Eliphas levi (Alphonse Louis Constant)


(February 8, 1810 – May 31, 1875)

   A french occultist and writer that made a great impact on a number of esoteric and magical orders in 19th century. Born in Paris as the only son of a shoemaker, the only way to get a decent education was to become a priest.  He was sent to a seminary of Saint Nichols du Chardonnet and later to  Saint Sulpice. It was there where he become intrigued with a mystical vital force that was than called animal magnetism, allegedly controlled by the Devil himself. He was determined to gain as much knowledge about that force he could. He begun to study all he could find about the magic and the occult.

   In his early 20's he became a follower of an obscure couple that belived they were reincarnations of Louis XVI and Marie Antoinette. In that time he started writing some of his religiously orientated books but in 1848 in the time of the French revolution he was thrown out of the church, excommunicated and incarcerated because of his leftist views. After that, while in the rather problematic financial situation he started to work as a journalist and give lessons about the occult practices under a pseudonym 'Magus Eliphas Levi', translation of his name into Hebrew.
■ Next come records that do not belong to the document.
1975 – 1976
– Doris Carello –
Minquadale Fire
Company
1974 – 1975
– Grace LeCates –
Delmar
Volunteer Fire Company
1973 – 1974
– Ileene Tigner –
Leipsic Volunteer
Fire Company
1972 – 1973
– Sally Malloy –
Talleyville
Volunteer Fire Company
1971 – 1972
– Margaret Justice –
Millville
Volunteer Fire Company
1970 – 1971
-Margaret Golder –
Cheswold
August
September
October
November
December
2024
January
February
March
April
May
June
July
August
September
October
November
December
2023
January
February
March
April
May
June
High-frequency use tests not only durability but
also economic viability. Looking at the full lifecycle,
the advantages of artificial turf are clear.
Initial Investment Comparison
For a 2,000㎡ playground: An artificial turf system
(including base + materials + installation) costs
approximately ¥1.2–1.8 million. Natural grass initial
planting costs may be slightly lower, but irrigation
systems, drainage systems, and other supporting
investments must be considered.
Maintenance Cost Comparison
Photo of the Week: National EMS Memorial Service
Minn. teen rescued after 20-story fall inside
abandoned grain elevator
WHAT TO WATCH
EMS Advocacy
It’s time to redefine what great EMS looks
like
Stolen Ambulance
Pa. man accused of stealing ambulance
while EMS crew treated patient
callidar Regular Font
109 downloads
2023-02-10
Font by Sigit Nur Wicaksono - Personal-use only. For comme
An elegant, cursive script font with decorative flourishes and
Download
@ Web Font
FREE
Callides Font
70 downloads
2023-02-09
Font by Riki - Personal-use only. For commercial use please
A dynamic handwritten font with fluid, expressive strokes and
  In 1854 he travelled to England to give lectures in London but his lousy knowledge of English hindered him. Nevertheless he made a friendship with Edward Bulwer-Lytton, a leading authority on the field of esoteric and occult practices in England at that time. He was presiding a local Rosicrucian group and asked him to write down his treatise on magic. He wrote Dogme et Rituel de la Haute Magie in 1855, one of the most influential writings at that time that heavily influenced groups such as S.R.I.A. (Societas Rosicruciana in Anglia), the Hermetic Order of the Golden Dawn and Theosophical Society.

   Front page of the book has a very familiar image to all who were in contact with the occult, the image that we can connect to The Devil in Raider-Waite Tarot deck. No wonder it is A. E. Waite who afterwards translated his book.
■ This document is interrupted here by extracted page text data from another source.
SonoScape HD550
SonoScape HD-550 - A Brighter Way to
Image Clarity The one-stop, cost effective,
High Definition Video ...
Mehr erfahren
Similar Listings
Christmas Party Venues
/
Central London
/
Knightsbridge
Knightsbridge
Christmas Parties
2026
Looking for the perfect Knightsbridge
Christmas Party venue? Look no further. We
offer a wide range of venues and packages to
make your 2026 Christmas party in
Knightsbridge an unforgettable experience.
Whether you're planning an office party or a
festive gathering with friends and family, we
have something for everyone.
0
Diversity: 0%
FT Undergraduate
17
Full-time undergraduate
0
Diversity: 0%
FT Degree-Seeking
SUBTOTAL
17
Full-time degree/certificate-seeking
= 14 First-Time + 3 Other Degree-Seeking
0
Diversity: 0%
"Sabbatic Goat", by Eliphas Lévi, "sum total of the universe", male and female, good and evil
today usually associated with the term "Baphomet".
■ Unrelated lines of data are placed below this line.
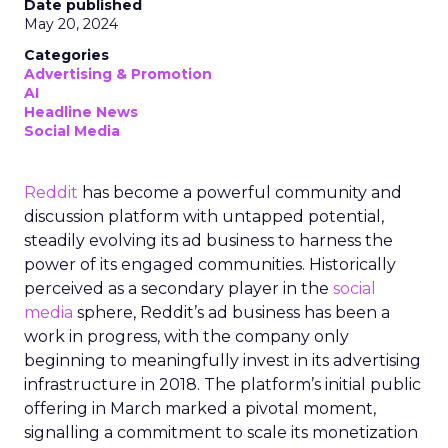
Date published
May 20, 2024
Categories
Advertising & Promotion
AI
Headline News
Social Media
Reddit
has become a powerful community and
discussion platform with untapped potential,
steadily evolving its ad business to harness the
power of its engaged communities. Historically
perceived as a secondary player in the
social
media
sphere, Reddit’s ad business has been a
work in progress, with the company only
beginning to meaningfully invest in its advertising
infrastructure in 2018. The platform’s initial public
offering in March marked a pivotal moment,
signalling a commitment to scale its monetization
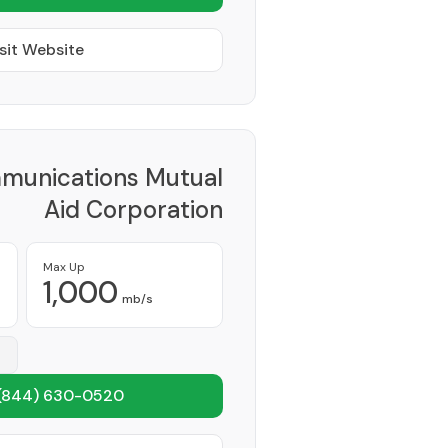
sit Website
munications Mutual
Aid Corporation
Provider
Max Up
1,000
mb/s
(844) 630-0520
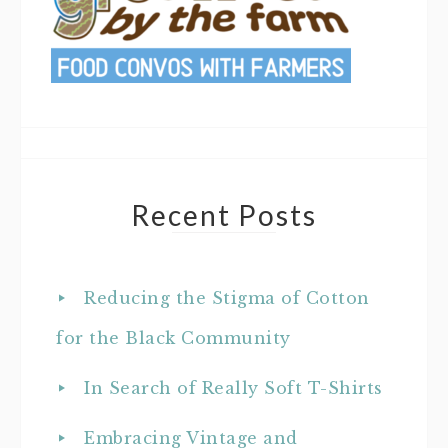
Recent Posts
Reducing the Stigma of Cotton
for the Black Community
In Search of Really Soft T-Shirts
Embracing Vintage and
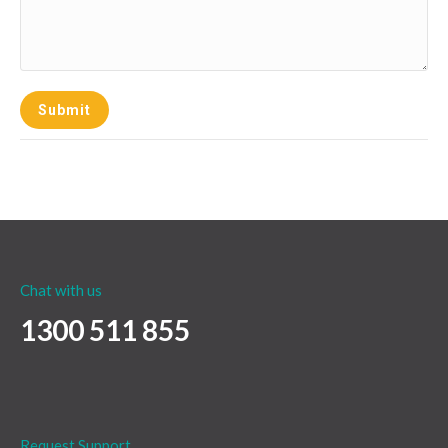
Submit
Chat with us
1300 511 855
Request Support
  In Arthur Edward Waite’s translation of his work: Transcendental Magic, its Doctrine and Ritual, we can find an interesting account of a ceremony where after three weeks of fasting and preparation he commenced 12 hours of incantations after which purportedly a floor began to shake and a ghostly apparition appeared. For Levi that was very stressfull and dangerous encounter. He was feeling very cold and when the apparition touched his ritual sword his hand had gone numb for two days. He later declared similar actions very damaging to the persons involved.

 His works are filled with tarot allusions though he never wrote a book specifically aiming on that theme. Like his "successor" A. E. Waite he also believed that there is one source and one doctrine of all magic that could be seen around the world, he also introduced the concept of "Astral Light" in  connection with the animal magnetism. In his late years he lived comfortably from his lessons and writings. He died the same year Alister Crowley was born, the former often claiming he was his reincarnation. He wasn't an advocate of the Egyptian origin of the tarot that Court De Gebelin had proposed, he was centered around the Tarot de Marseille as the beginning of the divinatory Tarot, connecting it with Kabbala and even suggesting that the Major Arcana represents the stages in life.